## ABOUT THIS TASK
Reproduce all of the data exactly. Images are not to appear in the reply.

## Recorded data
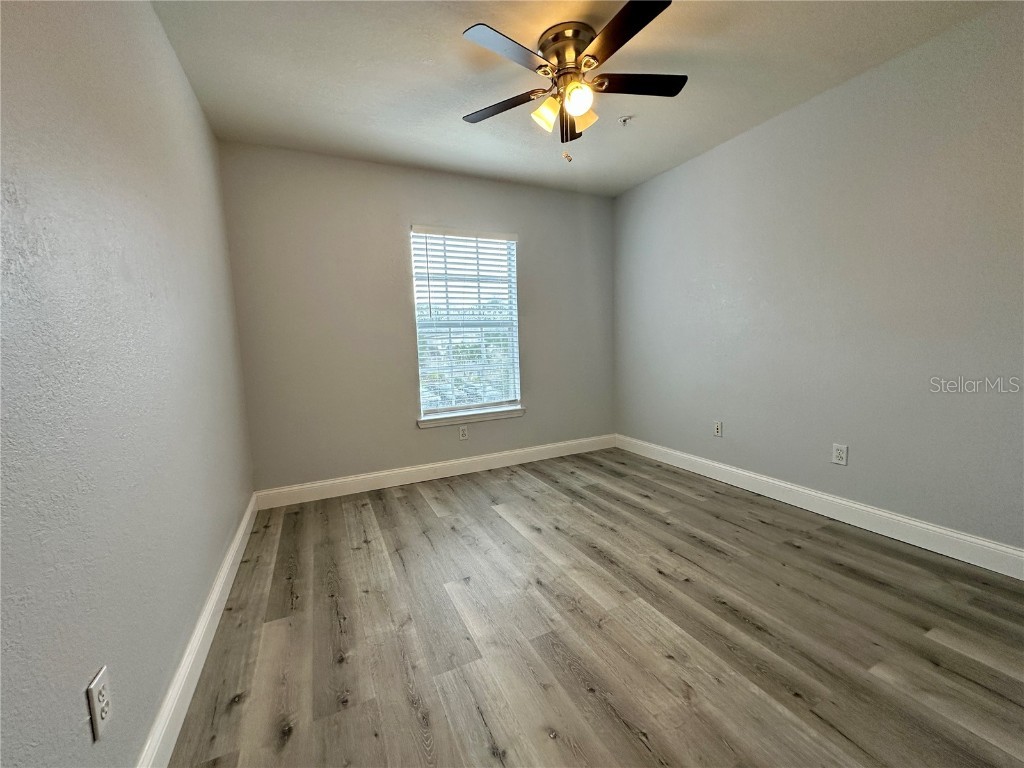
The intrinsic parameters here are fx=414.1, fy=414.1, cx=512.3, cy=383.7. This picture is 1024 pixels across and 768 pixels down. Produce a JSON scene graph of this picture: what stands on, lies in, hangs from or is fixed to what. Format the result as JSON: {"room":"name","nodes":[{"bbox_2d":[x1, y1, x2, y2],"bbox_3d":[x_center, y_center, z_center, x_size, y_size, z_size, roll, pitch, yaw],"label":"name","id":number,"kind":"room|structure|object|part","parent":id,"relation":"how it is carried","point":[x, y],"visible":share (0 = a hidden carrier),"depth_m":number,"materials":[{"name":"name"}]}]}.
{"room":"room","nodes":[
{"label":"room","id":0,"kind":"room"},
{"bbox_2d":[0,0,255,767],"bbox_3d":[-1.105,-0.169,1.049,0.169,2.439,3.943,-5,7,-25],"label":"left wall","id":1,"kind":"structure","parent":0,"point":[193,102],"depth_m":1.02,"materials":[{"name":"grey paint"}]},
{"bbox_2d":[86,665,112,741],"bbox_3d":[-0.876,0.676,0.882,0.009,0.115,0.071,-5,7,-25],"label":"wall socket","id":2,"kind":"object","parent":1,"relation":"attached to","point":[100,676],"visible":0.99,"depth_m":0.87,"materials":[{"name":"white plastic"}]},
{"bbox_2d":[138,494,257,767],"bbox_3d":[-1.039,0.959,1.311,0.016,0.123,3.605,-5,7,-25],"label":"left baseboard","id":3,"kind":"structure","parent":1,"relation":"attached to","point":[221,579],"depth_m":1.39,"materials":[{"name":"white paint"}]},
{"bbox_2d":[219,141,616,492],"bbox_3d":[-0.445,-0.475,3.512,3.193,2.452,0.157,-5,7,-25],"label":"back wall","id":4,"kind":"structure","parent":0,"point":[393,242],"depth_m":3.13,"materials":[{"name":"grey paint"}]},
{"bbox_2d":[253,433,616,509],"bbox_3d":[-0.360,0.692,3.544,3.127,0.124,0.016,-5,7,-25],"label":"back baseboard","id":5,"kind":"structure","parent":4,"relation":"attached to","point":[433,465],"depth_m":3.35,"materials":[{"name":"white paint"}]},
{"bbox_2d":[458,425,468,439],"bbox_3d":[-0.416,0.408,3.500,0.071,0.115,0.008,-5,7,-25],"label":"wall socket","id":6,"kind":"object","parent":4,"relation":"attached to","point":[463,433],"visible":0.99,"depth_m":3.50,"materials":[{"name":"white plastic"}]},
{"bbox_2d":[411,225,521,420],"bbox_3d":[-0.390,-0.515,3.552,0.910,1.539,0.086,-5,7,-25],"label":"window","id":7,"kind":"structure","parent":4,"relation":"in","point":[433,409],"depth_m":3.55,"materials":[{"name":"white"}]},
{"bbox_2d":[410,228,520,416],"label":"window blind","id":8,"kind":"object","parent":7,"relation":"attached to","point":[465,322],"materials":[{"name":"white plastic"}]},
{"bbox_2d":[418,406,525,428],"bbox_3d":[-0.339,0.279,3.546,0.960,0.073,0.106,-5,7,-25],"label":"window sill","id":9,"kind":"structure","parent":4,"relation":"attached to","point":[431,422],"depth_m":3.50,"materials":[{"name":"white paint"}]},
{"bbox_2d":[151,0,1002,196],"bbox_3d":[0.346,-1.570,1.585,3.380,0.114,4.089,-5,7,-25],"label":"ceiling","id":10,"kind":"structure","parent":0,"point":[420,52],"depth_m":2.06,"materials":[{"name":"white paint"}]},
{"bbox_2d":[459,0,686,162],"bbox_3d":[0.269,-1.291,1.910,1.067,0.535,1.064,-5,7,-25],"label":"ceiling fan","id":11,"kind":"object","parent":10,"relation":"attached to","point":[654,16],"visible":0.99,"depth_m":1.83,"materials":[{"name":"metal"}]},
{"bbox_3d":[-0.055,-1.337,2.015,0.305,0.032,0.393,-5,7,-25],"label":"blade","id":12,"kind":"part","parent":11,"relation":"part of","materials":[{"name":"brown wood"}]},
{"bbox_3d":[-0.018,-1.287,1.624,0.421,0.032,0.257,-5,7,-25],"label":"blade","id":13,"kind":"part","parent":11,"relation":"part of","materials":[{"name":"brown wood"}]},
{"bbox_3d":[0.153,-1.243,1.919,0.115,0.116,0.113,-5,7,-25],"label":"shade","id":14,"kind":"part","parent":11,"relation":"part of","materials":[{"name":"glass"}]},
{"bbox_3d":[0.260,-1.457,1.897,0.284,0.149,0.301,-5,7,-25],"label":"motor housing","id":15,"kind":"part","parent":11,"relation":"part of","materials":[{"name":"metal"}]},
{"bbox_3d":[0.296,-1.342,2.156,0.189,0.066,0.316,-5,7,-25],"label":"blade","id":16,"kind":"part","parent":11,"relation":"part of","materials":[{"name":"brown wood"}]},
{"bbox_3d":[0.279,-1.236,1.799,0.114,0.113,0.114,-5,7,-25],"label":"globe","id":17,"kind":"part","parent":11,"relation":"part of","materials":[{"name":"glass"}]},
{"bbox_3d":[0.324,-1.249,1.938,0.117,0.110,0.118,-5,7,-25],"label":"shade","id":18,"kind":"part","parent":11,"relation":"part of","materials":[{"name":"glass"}]},
{"bbox_3d":[0.410,-1.303,1.564,0.240,0.032,0.478,-5,7,-25],"label":"blade","id":19,"kind":"part","parent":11,"relation":"part of","materials":[{"name":"wood"}]},
{"bbox_3d":[0.549,-1.353,1.878,0.463,0.031,0.237,-5,7,-25],"label":"blade","id":20,"kind":"part","parent":11,"relation":"part of","materials":[{"name":"black wood"}]},
{"bbox_2d":[618,114,631,126],"bbox_3d":[0.695,-1.628,2.569,0.071,0.043,0.071,-5,7,-25],"label":"fire sprinkler","id":21,"kind":"object","parent":10,"relation":"attached to","point":[624,119],"visible":0.99,"depth_m":2.56,"materials":[{"name":"white"}]},
{"bbox_2d":[166,446,1023,767],"bbox_3d":[0.415,0.978,1.806,3.267,0.103,4.123,-5,7,-25],"label":"floor","id":22,"kind":"structure","parent":0,"point":[418,500],"depth_m":1.57,"materials":[{"name":"brown wood"}]},
{"bbox_2d":[612,1,1023,559],"bbox_3d":[1.889,-0.439,2.478,0.159,2.450,3.985,-5,7,-25],"label":"right wall","id":23,"kind":"structure","parent":0,"point":[694,171],"depth_m":2.27,"materials":[{"name":"grey paint"}]},
{"bbox_2d":[713,420,722,436],"bbox_3d":[1.570,0.341,3.178,0.011,0.115,0.070,-5,7,-25],"label":"wall socket","id":24,"kind":"object","parent":23,"relation":"attached to","point":[717,431],"visible":0.98,"depth_m":3.17,"materials":[{"name":"white plastic"}]},
{"bbox_2d":[616,434,1023,580],"bbox_3d":[1.844,0.721,2.573,0.016,0.123,3.669,-5,7,-25],"label":"baseboard","id":25,"kind":"structure","parent":23,"relation":"attached to","point":[925,525],"depth_m":2.34,"materials":[{"name":"white paint"}]},
{"bbox_2d":[832,443,847,465],"bbox_3d":[1.908,0.410,2.417,0.008,0.115,0.071,-5,7,-25],"label":"wall socket","id":26,"kind":"object","parent":23,"relation":"attached to","point":[840,454],"visible":0.98,"depth_m":2.41,"materials":[{"name":"white plastic"}]}
]}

## TASK ANSWER
The intrinsic parameters here are fx=414.1, fy=414.1, cx=512.3, cy=383.7. This picture is 1024 pixels across and 768 pixels down. Produce a JSON scene graph of this picture: what stands on, lies in, hangs from or is fixed to what. Format the result as JSON: {"room":"name","nodes":[{"bbox_2d":[x1, y1, x2, y2],"bbox_3d":[x_center, y_center, z_center, x_size, y_size, z_size, roll, pitch, yaw],"label":"name","id":number,"kind":"room|structure|object|part","parent":id,"relation":"how it is carried","point":[x, y],"visible":share (0 = a hidden carrier),"depth_m":number,"materials":[{"name":"name"}]}]}.
{"room":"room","nodes":[
{"label":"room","id":0,"kind":"room"},
{"bbox_2d":[0,0,255,767],"bbox_3d":[-1.105,-0.169,1.049,0.169,2.439,3.943,-5,7,-25],"label":"left wall","id":1,"kind":"structure","parent":0,"point":[193,102],"depth_m":1.02,"materials":[{"name":"grey paint"}]},
{"bbox_2d":[86,665,112,741],"bbox_3d":[-0.876,0.676,0.882,0.009,0.115,0.071,-5,7,-25],"label":"wall socket","id":2,"kind":"object","parent":1,"relation":"attached to","point":[100,676],"visible":0.99,"depth_m":0.87,"materials":[{"name":"white plastic"}]},
{"bbox_2d":[138,494,257,767],"bbox_3d":[-1.039,0.959,1.311,0.016,0.123,3.605,-5,7,-25],"label":"left baseboard","id":3,"kind":"structure","parent":1,"relation":"attached to","point":[221,579],"depth_m":1.39,"materials":[{"name":"white paint"}]},
{"bbox_2d":[219,141,616,492],"bbox_3d":[-0.445,-0.475,3.512,3.193,2.452,0.157,-5,7,-25],"label":"back wall","id":4,"kind":"structure","parent":0,"point":[393,242],"depth_m":3.13,"materials":[{"name":"grey paint"}]},
{"bbox_2d":[253,433,616,509],"bbox_3d":[-0.360,0.692,3.544,3.127,0.124,0.016,-5,7,-25],"label":"back baseboard","id":5,"kind":"structure","parent":4,"relation":"attached to","point":[433,465],"depth_m":3.35,"materials":[{"name":"white paint"}]},
{"bbox_2d":[458,425,468,439],"bbox_3d":[-0.416,0.408,3.500,0.071,0.115,0.008,-5,7,-25],"label":"wall socket","id":6,"kind":"object","parent":4,"relation":"attached to","point":[463,433],"visible":0.99,"depth_m":3.50,"materials":[{"name":"white plastic"}]},
{"bbox_2d":[411,225,521,420],"bbox_3d":[-0.390,-0.515,3.552,0.910,1.539,0.086,-5,7,-25],"label":"window","id":7,"kind":"structure","parent":4,"relation":"in","point":[433,409],"depth_m":3.55,"materials":[{"name":"white"}]},
{"bbox_2d":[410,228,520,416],"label":"window blind","id":8,"kind":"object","parent":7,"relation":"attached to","point":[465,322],"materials":[{"name":"white plastic"}]},
{"bbox_2d":[418,406,525,428],"bbox_3d":[-0.339,0.279,3.546,0.960,0.073,0.106,-5,7,-25],"label":"window sill","id":9,"kind":"structure","parent":4,"relation":"attached to","point":[431,422],"depth_m":3.50,"materials":[{"name":"white paint"}]},
{"bbox_2d":[151,0,1002,196],"bbox_3d":[0.346,-1.570,1.585,3.380,0.114,4.089,-5,7,-25],"label":"ceiling","id":10,"kind":"structure","parent":0,"point":[420,52],"depth_m":2.06,"materials":[{"name":"white paint"}]},
{"bbox_2d":[459,0,686,162],"bbox_3d":[0.269,-1.291,1.910,1.067,0.535,1.064,-5,7,-25],"label":"ceiling fan","id":11,"kind":"object","parent":10,"relation":"attached to","point":[654,16],"visible":0.99,"depth_m":1.83,"materials":[{"name":"metal"}]},
{"bbox_3d":[-0.055,-1.337,2.015,0.305,0.032,0.393,-5,7,-25],"label":"blade","id":12,"kind":"part","parent":11,"relation":"part of","materials":[{"name":"brown wood"}]},
{"bbox_3d":[-0.018,-1.287,1.624,0.421,0.032,0.257,-5,7,-25],"label":"blade","id":13,"kind":"part","parent":11,"relation":"part of","materials":[{"name":"brown wood"}]},
{"bbox_3d":[0.153,-1.243,1.919,0.115,0.116,0.113,-5,7,-25],"label":"shade","id":14,"kind":"part","parent":11,"relation":"part of","materials":[{"name":"glass"}]},
{"bbox_3d":[0.260,-1.457,1.897,0.284,0.149,0.301,-5,7,-25],"label":"motor housing","id":15,"kind":"part","parent":11,"relation":"part of","materials":[{"name":"metal"}]},
{"bbox_3d":[0.296,-1.342,2.156,0.189,0.066,0.316,-5,7,-25],"label":"blade","id":16,"kind":"part","parent":11,"relation":"part of","materials":[{"name":"brown wood"}]},
{"bbox_3d":[0.279,-1.236,1.799,0.114,0.113,0.114,-5,7,-25],"label":"globe","id":17,"kind":"part","parent":11,"relation":"part of","materials":[{"name":"glass"}]},
{"bbox_3d":[0.324,-1.249,1.938,0.117,0.110,0.118,-5,7,-25],"label":"shade","id":18,"kind":"part","parent":11,"relation":"part of","materials":[{"name":"glass"}]},
{"bbox_3d":[0.410,-1.303,1.564,0.240,0.032,0.478,-5,7,-25],"label":"blade","id":19,"kind":"part","parent":11,"relation":"part of","materials":[{"name":"wood"}]},
{"bbox_3d":[0.549,-1.353,1.878,0.463,0.031,0.237,-5,7,-25],"label":"blade","id":20,"kind":"part","parent":11,"relation":"part of","materials":[{"name":"black wood"}]},
{"bbox_2d":[618,114,631,126],"bbox_3d":[0.695,-1.628,2.569,0.071,0.043,0.071,-5,7,-25],"label":"fire sprinkler","id":21,"kind":"object","parent":10,"relation":"attached to","point":[624,119],"visible":0.99,"depth_m":2.56,"materials":[{"name":"white"}]},
{"bbox_2d":[166,446,1023,767],"bbox_3d":[0.415,0.978,1.806,3.267,0.103,4.123,-5,7,-25],"label":"floor","id":22,"kind":"structure","parent":0,"point":[418,500],"depth_m":1.57,"materials":[{"name":"brown wood"}]},
{"bbox_2d":[612,1,1023,559],"bbox_3d":[1.889,-0.439,2.478,0.159,2.450,3.985,-5,7,-25],"label":"right wall","id":23,"kind":"structure","parent":0,"point":[694,171],"depth_m":2.27,"materials":[{"name":"grey paint"}]},
{"bbox_2d":[713,420,722,436],"bbox_3d":[1.570,0.341,3.178,0.011,0.115,0.070,-5,7,-25],"label":"wall socket","id":24,"kind":"object","parent":23,"relation":"attached to","point":[717,431],"visible":0.98,"depth_m":3.17,"materials":[{"name":"white plastic"}]},
{"bbox_2d":[616,434,1023,580],"bbox_3d":[1.844,0.721,2.573,0.016,0.123,3.669,-5,7,-25],"label":"baseboard","id":25,"kind":"structure","parent":23,"relation":"attached to","point":[925,525],"depth_m":2.34,"materials":[{"name":"white paint"}]},
{"bbox_2d":[832,443,847,465],"bbox_3d":[1.908,0.410,2.417,0.008,0.115,0.071,-5,7,-25],"label":"wall socket","id":26,"kind":"object","parent":23,"relation":"attached to","point":[840,454],"visible":0.98,"depth_m":2.41,"materials":[{"name":"white plastic"}]}
]}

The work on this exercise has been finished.